Letter from Prague

This week's letter takes a look at the free movement of labour within an expanded European Union, a sensitive issue that has caused controversy on both sides of the divide...

There are fears in Germany and Austria that when the European Union expands to include up to twelve new members, many of them post-communist countries, over the next five to ten years, that there labour markets will be inundated with cheap workers from the east. And if there is an influx of cheap labour, sceptics say, Germans and Austrians will lose their jobs, which would not be, and never is, a popular thing.

The free movement of labour is one of the main tenets of the European Union. It means that I, as a British subject, can travel and work in the EU member state of my choice. But when the EU, or the EC, or the EEC as it has been called during various stages of its existence, has expanded to take on poorer countries, such as Portugal and Spain, or Greece, there have always been these fears that the populations of these countries would suddenly uproot themselves en masse and descend on the Union's richer states, take all the jobs and leave the locals unemployed. It is a recurring fear, as in today's world many people are concerned for their jobs.

For Germany in particular, this is an internal political issue, as the country faces general elections next year. With a widespread fear such as this, it would be foolish of any German politician not to address the issue. And Chancellor Gerhard Shroeder has risen to the challenge, proposing that a transition period of up to seven years be introduced, during which time the citizens of candidate countries, such as the Czech Republic, would not be able to seek work in current EU member states.

This has the Czechs up in arms. It is an issue that I have heard discussed in shops, bars, restaurants, in work and at many press conferences over the past few weeks. Just as the Germans and Austrians are worried about their jobs, the Czechs are angry that they could be denied one of the fundamental rights of EU citizens. They see it as blatantly unfair that they should be prevented from going where they please in the European Union to find a job. I understand their anger, and their hurt pride. They feel it will make them second class citizens and the argument that a similar measure was introduced for Spain and Portugal does not seem to ease the pain.

But the interesting thing is that the whole debate over whether or not to allow Czechs the right to work where they want is that most Czechs don't want to work elsewhere. There will be a minimal number that will leave to work in other EU countries whenever they are given the green light to do so. A tiny, tiny percentage. The fact is that the Czechs do not want to leave the Czech Republic. They do not even want to leave their home towns. Seriously, there are areas with high unemployment in the Czech Republic that are literally next door to more prosperous ones. But, the vast majority of Czechs refuse to move, even it's just, say, sixty kilometres down the road to get a better job.

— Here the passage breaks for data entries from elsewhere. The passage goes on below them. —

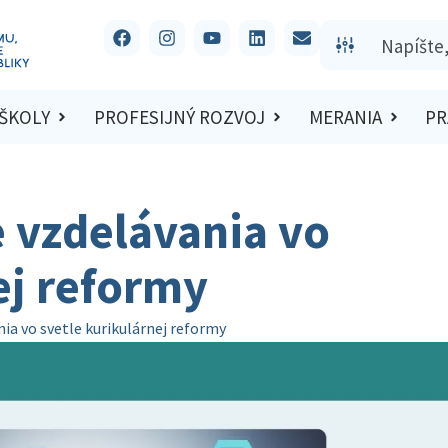
 ŠKOLY
PROFESIJNÝ ROZVOJ
MERANIA
PR
e vzdelávania vo
ej reformy
nia vo svetle kurikulárnej reformy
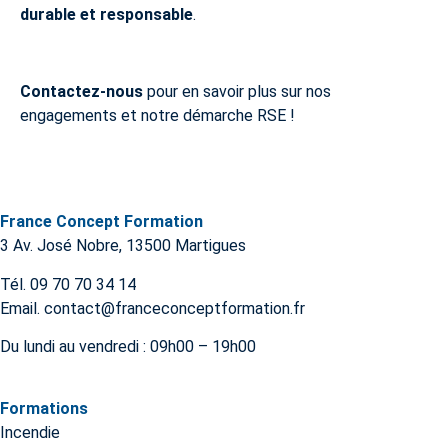
durable et responsable
.
Contactez-nous
pour en savoir plus sur nos
engagements et notre démarche RSE !
France Concept Formation
3 Av. José Nobre, 13500 Martigues
Tél. 09 70 70 34 14
Email. contact@franceconceptformation.fr
Du lundi au vendredi : 09h00 – 19h00
Formations
Incendie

They simply stay put and it will be pretty much the same after the Czech Republic joins the European Union. So, in a way, the argument is merely hypothetical and pointless, on both sides of the divide. German and Austrian fears over a massive wave of Czechs coming in to take their jobs are unfounded, while Czech anger over not being allowed to work in other EU countries is a waste of time, because all but a tiny few will actually want to leave.